Data records:
[Start of section]

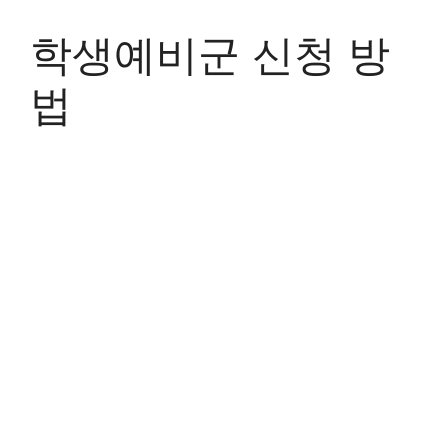
Skip
to
학생예비군 신청 방
content
법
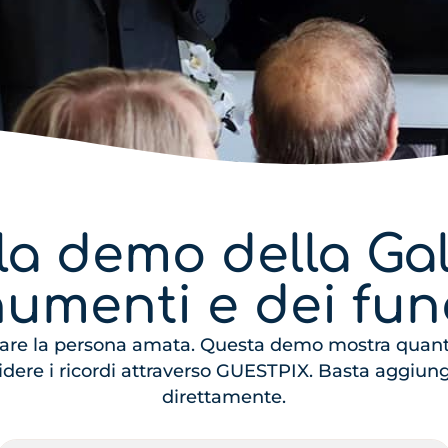
la demo della Gal
umenti e dei fune
are la persona amata. Questa demo mostra quanto
videre i ricordi attraverso GUESTPIX. Basta aggiunge
direttamente.
N
N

[End of section]

WHAT IS EXPECTED: Take every line from the data above that holds "demo" and copy it out.

REPLY:
la demo della Gal
are la persona amata. Questa demo mostra quanto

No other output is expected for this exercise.